As Jim mentioned before, relying on injection of qemu command lines gives you no guarantees for backward compatibility of your scripts.

The QEMU command line options can change in name, formatting etc, or they can disappear entirely. This is why it is so much better to use the features of virt-install / libvirt if at all possible, as the tools deal with these compatibility issues for you.

Is this script part of some product deployment step?

If specifically nvme emulation is necessary, it would be better to revive the discussion upstream for libvirt support, but is there a reason why emulating an nvme device in the guest is necessary, as opposed to using a virtio device like virtio-blk or virtio-scsi?


> 
> Also, I guess you mean "pcie-root-port" and not "pci-root-port".
Comment 6 Radovan Varga 2023-08-29 10:15:41 UTC
With the suggested command I managed to deploy the VM but I do not see any nvme disks there.
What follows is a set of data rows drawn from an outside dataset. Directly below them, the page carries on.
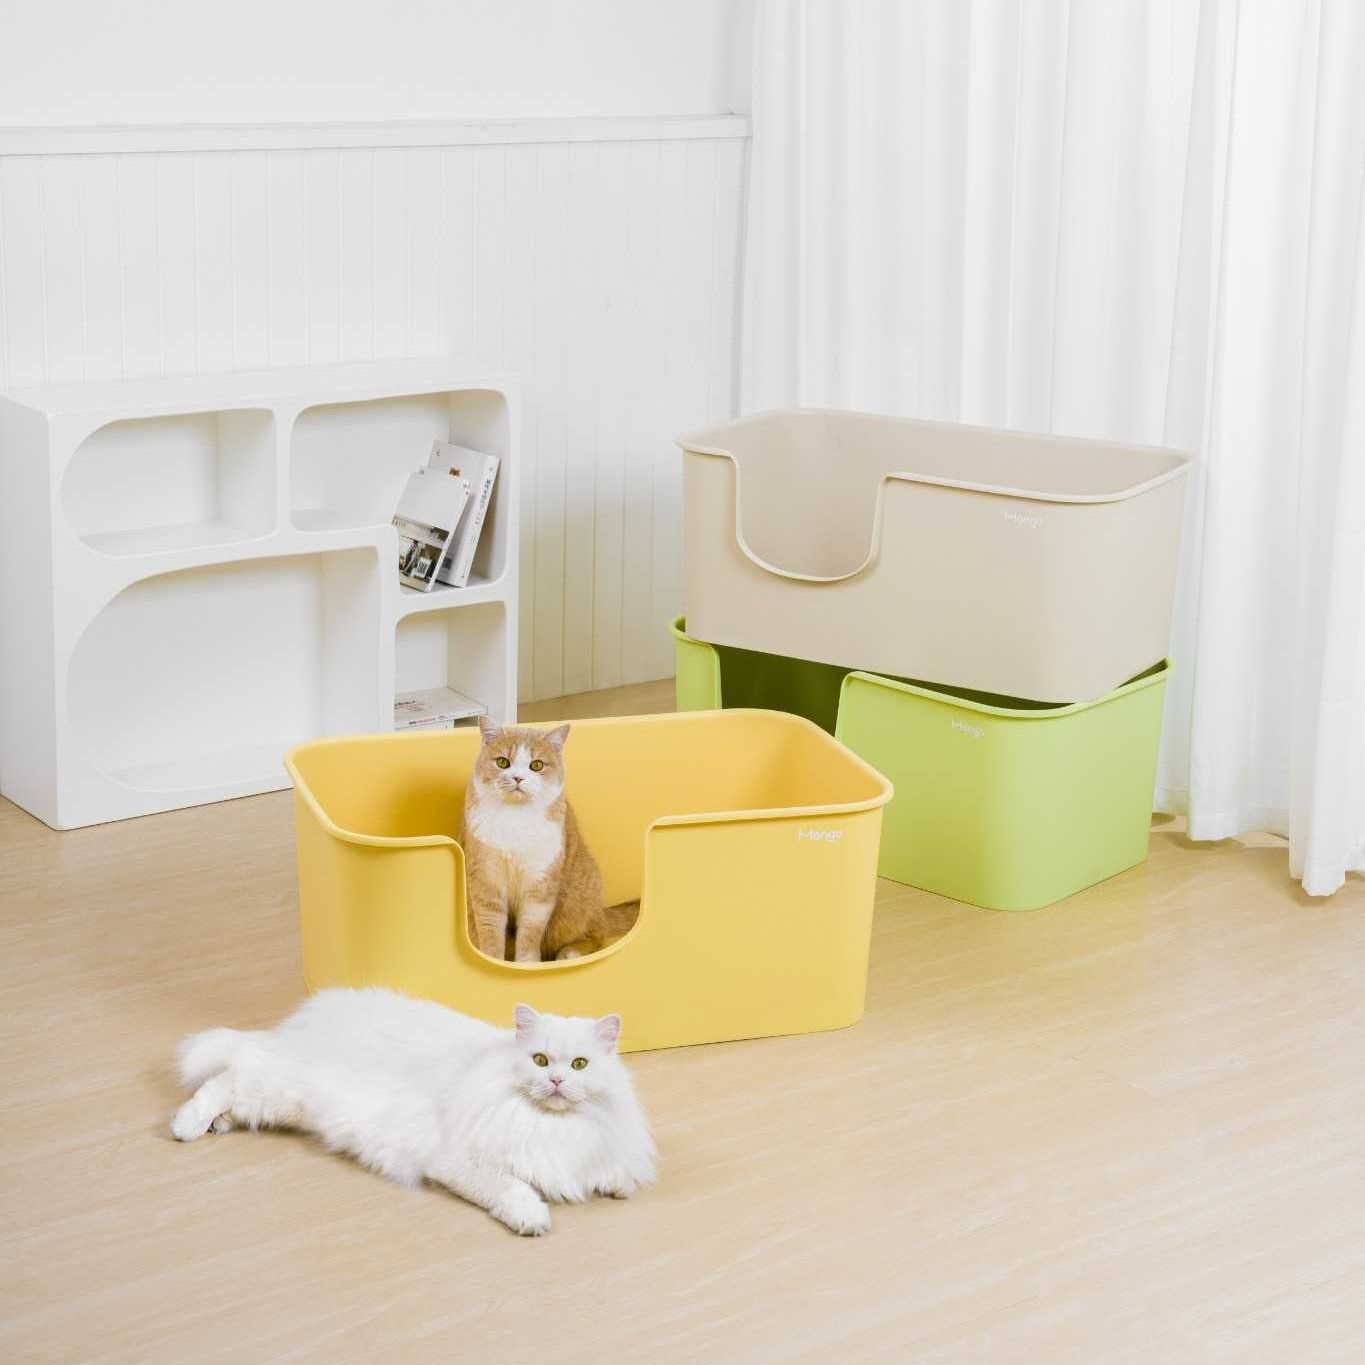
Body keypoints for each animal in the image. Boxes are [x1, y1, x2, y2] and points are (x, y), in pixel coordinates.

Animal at [169, 989, 656, 1236]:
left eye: (579, 1065)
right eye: (540, 1061)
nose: (555, 1081)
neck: (547, 1123)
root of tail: (299, 1022)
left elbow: (619, 1175)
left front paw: (614, 1184)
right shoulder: (459, 1160)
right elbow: (511, 1187)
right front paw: (532, 1219)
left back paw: (218, 1124)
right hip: (281, 1090)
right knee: (226, 1076)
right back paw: (186, 1126)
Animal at [462, 718, 638, 963]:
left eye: (536, 765)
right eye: (502, 762)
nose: (518, 778)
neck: (515, 819)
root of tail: (600, 910)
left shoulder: (541, 882)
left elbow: (530, 930)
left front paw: (526, 963)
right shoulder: (486, 877)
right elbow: (490, 926)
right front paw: (494, 960)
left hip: (575, 905)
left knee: (596, 934)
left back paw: (571, 951)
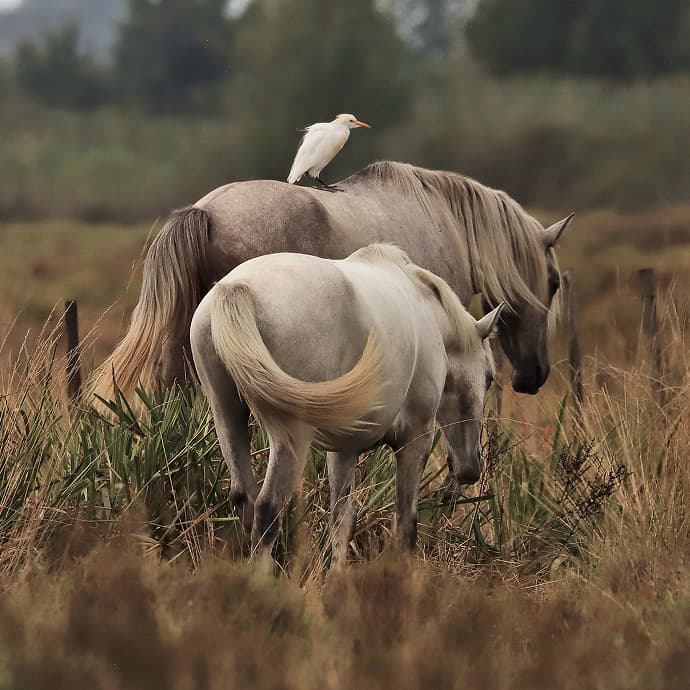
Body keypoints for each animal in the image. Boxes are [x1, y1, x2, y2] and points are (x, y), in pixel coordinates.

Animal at [190, 244, 504, 568]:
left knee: (246, 498)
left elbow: (342, 520)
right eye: (489, 377)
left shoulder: (344, 450)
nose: (470, 469)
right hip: (291, 438)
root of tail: (237, 288)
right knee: (267, 509)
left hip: (228, 417)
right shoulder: (415, 439)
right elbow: (406, 523)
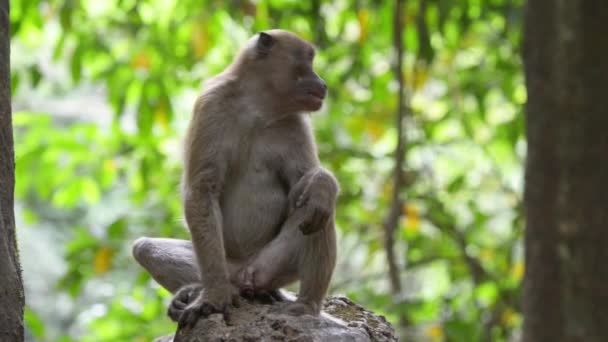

Due to lack of time, I cannot investigate it further at the moment but you may want to verify whether the command that convinces virt-install to continue ends up deploying a VM with a nvme disk.
Comment 7 Radovan Varga 2023-08-29 10:20:23 UTC
Created attachment 869082 [details]
Test VM deployed with addr=04.x for nvme drives

The deployment went through but VM doesn't show any nvme devices
Comment 8 Radovan Varga 2023-08-30 07:16:29 UTC
I did a few tests today and when using addr=03.x, I see the nvme devices. With addr=04.1 and above I do not see them. What am I missing?

The goal is to be able to have more than two nvme devices, which is currently the limit with bus 03 as I can only use functions 6 and 7.
Comment 9 James Fehlig 2023-09-11 22:46:01 UTC
(In reply to Radovan Varga from comment #8)
> I did a few tests today and when using addr=03.x, I see the nvme devices.
> With addr=04.1 and above I do not see them. What am I missing?

AFAIK, you can only plug single function devices into qemu's root bus (pcie.0). You would need to use addr=04.0, addr=05.0, addr=06.0, etc.

Alternatively, you can add another multi-function pci-root-port to slot 4 of the root bus, then add your nvme devices to addr=04.1, addr=04.2, addr=04.3, etc. See the qemu and libvirt PCI docs for more info

https://github.com/qemu/qemu/blob/master/docs/pcie.txt
https://libvirt.org/pci-hotplug.html